Globally, the realization of the Millennium Development Goals is facing a great hindrance from food insecurity. MDG number one is about eradicating extreme poverty and hunger. This can only be realized when everyone in the world has the access and the capacity to obtain sufficient and quality food. To achieve environmental sustainability, proper measures have to be put in place to curb depletion of the natural resources and ensure proper utilization of the same having in mind the future generations.

Several changes can be made in our agricultural and daily practices to bring a solution to this disaster. The two main areas which need to be addressed are Education and the use of Modern technology.
To begin with, great emphasis should be made on the production sector, which happens to be the core of the whole food chain. Education should be a basic thing for all players in the food chain beginning with the individual farmers, the entire community and all other players in the food chain. This education should touch on proper farming methods and practices, soil conservation methods, water storage and conservation methods, avoiding land and forest depletion, as well as being educated on the need to embrace new technological practices in farming. Education on practices like cross-breeding, crop rotation, new planting methods, new type of seeds and crops will go a long way to eradicating poverty and increase productivity.

Also, in ensuring that sufficient food is produced for the people, current technology should be employed in the farming methods across the globe. The type of seeds put on the ground reflects a lot in the amount and type of produce achieved. Not only in Kenya, but also many parts of the globe experience shortage of rains. Sometimes this comes unexpectedly and many farmers suffer a big loss after an unproductive season. Growing of drought resistant crops which produce a harvest even under minimal rains should be made available to the farmers, and the farmers educated on the importance of embracing such especially in these times of continuous global climate change.

Employment of machinery in food production. In Kenya, for instance, combine harvesters are only used in the tea, wheat and sugarcane fields but not on maize farms whereas maize is the staple food of Kenya. Manual labor is the main labour force in the country, and happens to be slow and expensive although it provides an employment opportunity for many jobless Kenyans. This makes both the land tilling, planting and harvesting processes very slow, leaving many fields unutilized. If proper machinery was employed in the food production activities, more potential land would have been utilized, activities done faster and as a result more produce harvested. And the country would have enough for domestic use as well as for export.

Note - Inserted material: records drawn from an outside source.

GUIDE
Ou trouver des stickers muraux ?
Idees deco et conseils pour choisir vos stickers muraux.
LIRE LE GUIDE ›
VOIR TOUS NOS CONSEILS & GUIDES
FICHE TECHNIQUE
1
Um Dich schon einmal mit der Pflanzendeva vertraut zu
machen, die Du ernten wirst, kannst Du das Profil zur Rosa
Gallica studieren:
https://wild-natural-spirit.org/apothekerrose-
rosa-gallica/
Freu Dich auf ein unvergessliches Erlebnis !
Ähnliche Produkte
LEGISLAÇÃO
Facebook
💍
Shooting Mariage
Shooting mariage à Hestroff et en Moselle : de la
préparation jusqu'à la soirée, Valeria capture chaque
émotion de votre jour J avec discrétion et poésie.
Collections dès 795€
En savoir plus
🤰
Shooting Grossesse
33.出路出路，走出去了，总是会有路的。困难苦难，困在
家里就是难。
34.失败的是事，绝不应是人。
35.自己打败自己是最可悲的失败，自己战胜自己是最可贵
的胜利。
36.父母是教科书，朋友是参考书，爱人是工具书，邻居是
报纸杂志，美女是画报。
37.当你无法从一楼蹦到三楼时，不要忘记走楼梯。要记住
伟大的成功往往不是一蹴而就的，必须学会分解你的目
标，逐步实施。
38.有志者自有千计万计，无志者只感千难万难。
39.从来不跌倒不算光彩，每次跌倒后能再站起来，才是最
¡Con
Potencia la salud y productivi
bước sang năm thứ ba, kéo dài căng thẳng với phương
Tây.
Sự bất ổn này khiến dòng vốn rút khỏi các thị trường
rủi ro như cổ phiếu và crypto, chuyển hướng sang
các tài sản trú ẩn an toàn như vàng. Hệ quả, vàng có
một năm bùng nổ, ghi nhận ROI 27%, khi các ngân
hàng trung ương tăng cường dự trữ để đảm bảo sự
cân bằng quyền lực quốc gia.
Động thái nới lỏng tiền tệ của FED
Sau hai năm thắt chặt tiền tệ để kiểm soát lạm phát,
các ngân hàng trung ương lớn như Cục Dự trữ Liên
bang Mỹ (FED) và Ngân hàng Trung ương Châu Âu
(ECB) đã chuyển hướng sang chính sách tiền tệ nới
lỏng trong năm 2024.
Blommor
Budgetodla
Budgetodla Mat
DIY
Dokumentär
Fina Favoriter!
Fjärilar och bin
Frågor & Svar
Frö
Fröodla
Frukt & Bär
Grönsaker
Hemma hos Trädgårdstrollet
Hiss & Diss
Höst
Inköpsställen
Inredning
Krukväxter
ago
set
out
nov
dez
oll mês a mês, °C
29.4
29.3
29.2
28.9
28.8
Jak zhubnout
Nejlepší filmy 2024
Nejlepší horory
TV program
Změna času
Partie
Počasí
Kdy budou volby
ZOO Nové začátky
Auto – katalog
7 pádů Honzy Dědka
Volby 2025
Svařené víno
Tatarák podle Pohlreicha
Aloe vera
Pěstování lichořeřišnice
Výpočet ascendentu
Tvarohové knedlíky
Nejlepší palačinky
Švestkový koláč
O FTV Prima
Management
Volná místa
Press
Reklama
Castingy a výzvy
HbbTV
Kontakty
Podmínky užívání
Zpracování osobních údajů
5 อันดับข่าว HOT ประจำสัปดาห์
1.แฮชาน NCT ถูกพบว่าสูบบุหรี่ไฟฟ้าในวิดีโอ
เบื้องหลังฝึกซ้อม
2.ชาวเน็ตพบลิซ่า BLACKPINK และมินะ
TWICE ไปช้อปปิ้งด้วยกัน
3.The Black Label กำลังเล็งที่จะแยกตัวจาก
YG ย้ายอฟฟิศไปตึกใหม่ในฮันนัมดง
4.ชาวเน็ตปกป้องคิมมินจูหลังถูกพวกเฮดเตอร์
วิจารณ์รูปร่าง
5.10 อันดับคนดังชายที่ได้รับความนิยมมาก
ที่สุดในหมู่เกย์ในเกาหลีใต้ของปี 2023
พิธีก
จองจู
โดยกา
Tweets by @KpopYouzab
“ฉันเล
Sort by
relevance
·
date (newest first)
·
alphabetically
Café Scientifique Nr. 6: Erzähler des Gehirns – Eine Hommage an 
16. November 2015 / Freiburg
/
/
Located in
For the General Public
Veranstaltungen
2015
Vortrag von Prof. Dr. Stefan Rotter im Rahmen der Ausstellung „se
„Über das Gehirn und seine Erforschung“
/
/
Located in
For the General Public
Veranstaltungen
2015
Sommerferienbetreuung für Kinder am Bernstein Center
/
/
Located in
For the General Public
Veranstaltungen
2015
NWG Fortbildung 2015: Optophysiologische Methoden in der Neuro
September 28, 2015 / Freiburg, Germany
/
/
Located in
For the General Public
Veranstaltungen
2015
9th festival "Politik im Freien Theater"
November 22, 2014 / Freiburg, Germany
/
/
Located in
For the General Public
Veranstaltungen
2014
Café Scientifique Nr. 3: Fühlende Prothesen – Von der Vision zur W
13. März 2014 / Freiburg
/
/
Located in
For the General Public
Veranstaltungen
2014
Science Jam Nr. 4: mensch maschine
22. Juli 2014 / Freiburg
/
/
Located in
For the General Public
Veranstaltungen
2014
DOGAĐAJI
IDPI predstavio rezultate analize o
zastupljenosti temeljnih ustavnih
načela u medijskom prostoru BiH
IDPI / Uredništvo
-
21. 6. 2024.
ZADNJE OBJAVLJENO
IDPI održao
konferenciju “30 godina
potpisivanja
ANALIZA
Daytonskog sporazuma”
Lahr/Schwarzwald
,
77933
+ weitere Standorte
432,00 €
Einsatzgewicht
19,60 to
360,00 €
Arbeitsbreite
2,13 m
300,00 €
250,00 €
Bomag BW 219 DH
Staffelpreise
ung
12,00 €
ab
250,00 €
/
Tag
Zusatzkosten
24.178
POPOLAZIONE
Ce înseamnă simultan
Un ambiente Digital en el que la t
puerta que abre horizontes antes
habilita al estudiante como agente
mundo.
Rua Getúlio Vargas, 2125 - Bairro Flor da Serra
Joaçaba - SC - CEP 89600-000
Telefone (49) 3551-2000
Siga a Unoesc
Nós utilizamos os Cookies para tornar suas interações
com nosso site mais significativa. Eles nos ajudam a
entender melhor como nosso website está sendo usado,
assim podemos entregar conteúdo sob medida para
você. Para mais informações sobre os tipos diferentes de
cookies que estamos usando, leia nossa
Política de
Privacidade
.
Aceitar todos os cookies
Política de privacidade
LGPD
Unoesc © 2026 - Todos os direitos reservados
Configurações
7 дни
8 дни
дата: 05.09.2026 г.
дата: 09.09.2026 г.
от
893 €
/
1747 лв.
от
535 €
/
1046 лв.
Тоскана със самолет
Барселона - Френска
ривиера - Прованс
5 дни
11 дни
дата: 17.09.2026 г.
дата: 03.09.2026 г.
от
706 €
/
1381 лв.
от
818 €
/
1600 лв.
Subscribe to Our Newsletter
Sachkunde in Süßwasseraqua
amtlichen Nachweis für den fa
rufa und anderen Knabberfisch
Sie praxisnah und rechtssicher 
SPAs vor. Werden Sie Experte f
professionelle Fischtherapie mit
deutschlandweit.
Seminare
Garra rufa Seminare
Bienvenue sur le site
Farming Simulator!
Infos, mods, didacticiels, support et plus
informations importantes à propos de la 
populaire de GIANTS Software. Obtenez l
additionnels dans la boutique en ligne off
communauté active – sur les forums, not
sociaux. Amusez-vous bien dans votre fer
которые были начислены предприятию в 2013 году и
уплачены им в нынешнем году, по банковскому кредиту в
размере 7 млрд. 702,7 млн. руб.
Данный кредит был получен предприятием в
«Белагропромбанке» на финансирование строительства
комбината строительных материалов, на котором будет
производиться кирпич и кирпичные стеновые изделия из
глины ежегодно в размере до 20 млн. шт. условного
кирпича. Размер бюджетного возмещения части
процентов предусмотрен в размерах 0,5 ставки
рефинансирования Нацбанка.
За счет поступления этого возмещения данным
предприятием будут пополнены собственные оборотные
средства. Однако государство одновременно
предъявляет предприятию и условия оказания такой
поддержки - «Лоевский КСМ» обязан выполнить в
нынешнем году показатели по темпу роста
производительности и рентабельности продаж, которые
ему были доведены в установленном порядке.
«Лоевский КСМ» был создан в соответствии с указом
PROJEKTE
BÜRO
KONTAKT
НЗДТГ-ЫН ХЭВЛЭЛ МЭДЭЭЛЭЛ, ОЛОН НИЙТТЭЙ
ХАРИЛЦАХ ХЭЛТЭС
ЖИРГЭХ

Modern means of fighting pests and diseases should also be made available to the farmers and at a favorable price. This will prevent damage of crops in the fields as well as the stored food products. This, together with proper storage facilities of the harvested food, will greatly reduce wastage, damage as well as early expiry which lead to loss of large quantities of food products.

Modern technology has changed every sphere of life and the same has been experienced in some of the developed countries like Sweden, Netherlands and Switzerland. If employed in every other country, and properly instilled in the food chain, production, transportation, storage as well as exportation of food products to the global market will be impacted positively.